▶ [What is needed]: Repeat the data below word for word, leaving out the pictures.

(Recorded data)

[Start of Attachment]

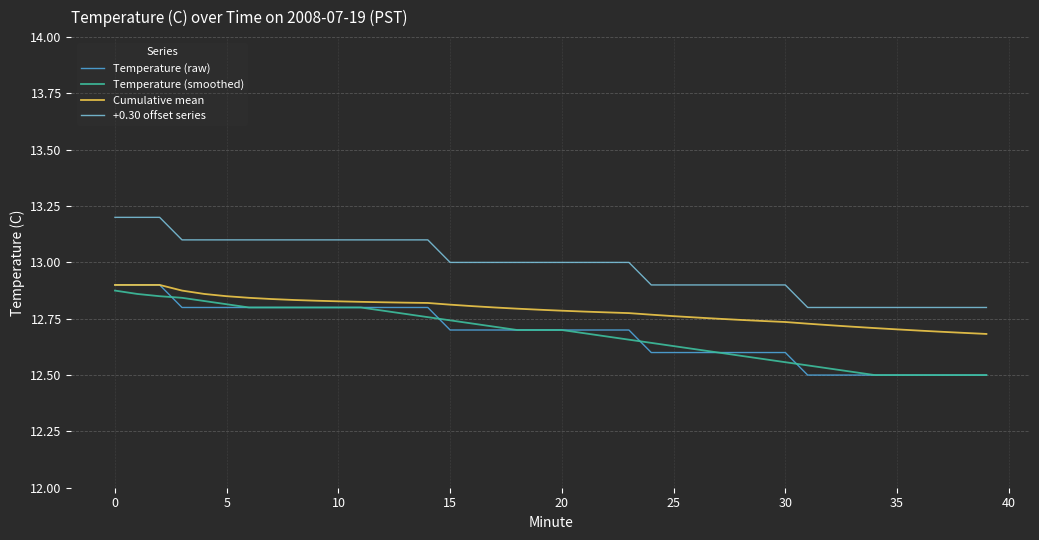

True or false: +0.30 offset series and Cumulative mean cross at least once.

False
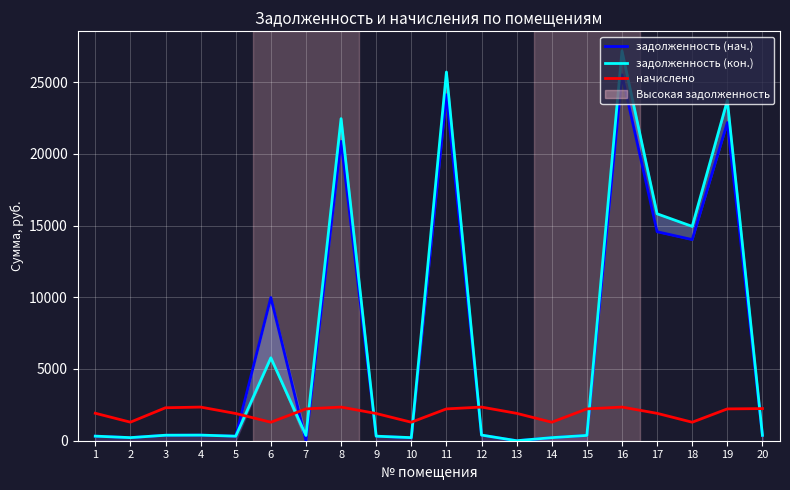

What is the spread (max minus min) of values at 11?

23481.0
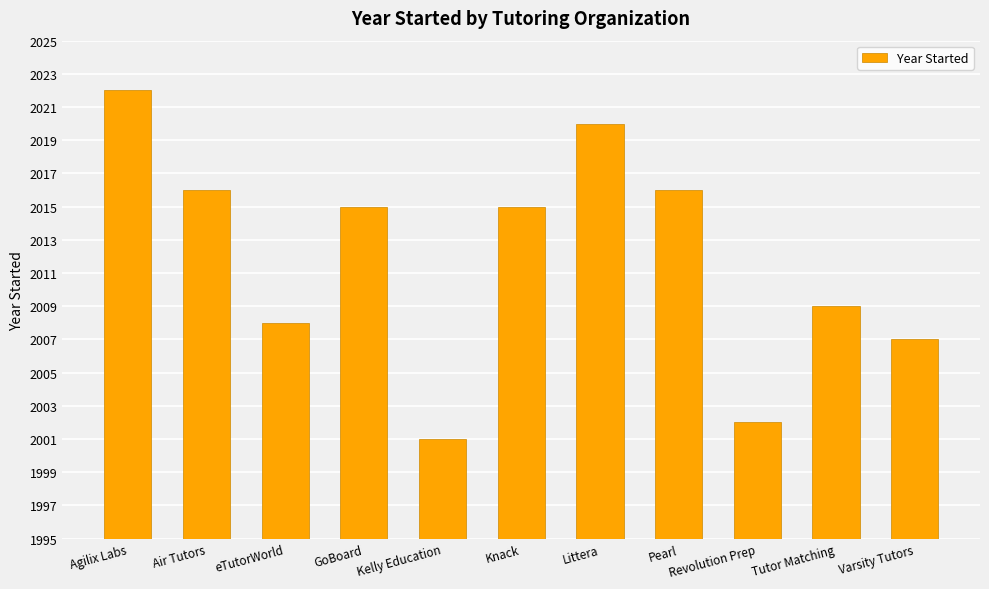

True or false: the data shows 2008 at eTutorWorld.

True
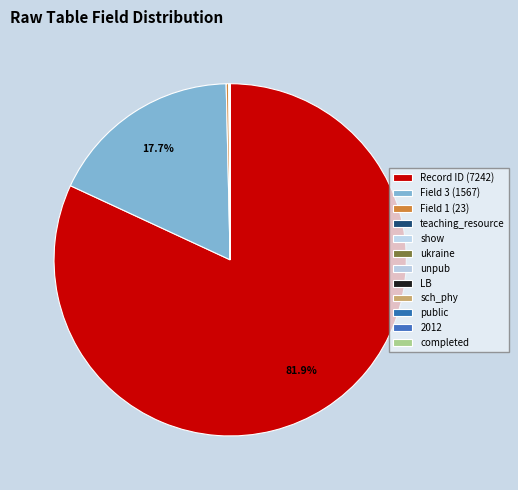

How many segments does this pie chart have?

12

[End of Attachment]

▶ [Problem solution]:
True or false: +0.30 offset series and Cumulative mean cross at least once.

False

What is the spread (max minus min) of values at 11?

23481.0

True or false: the data shows 2008 at eTutorWorld.

True

How many segments does this pie chart have?

12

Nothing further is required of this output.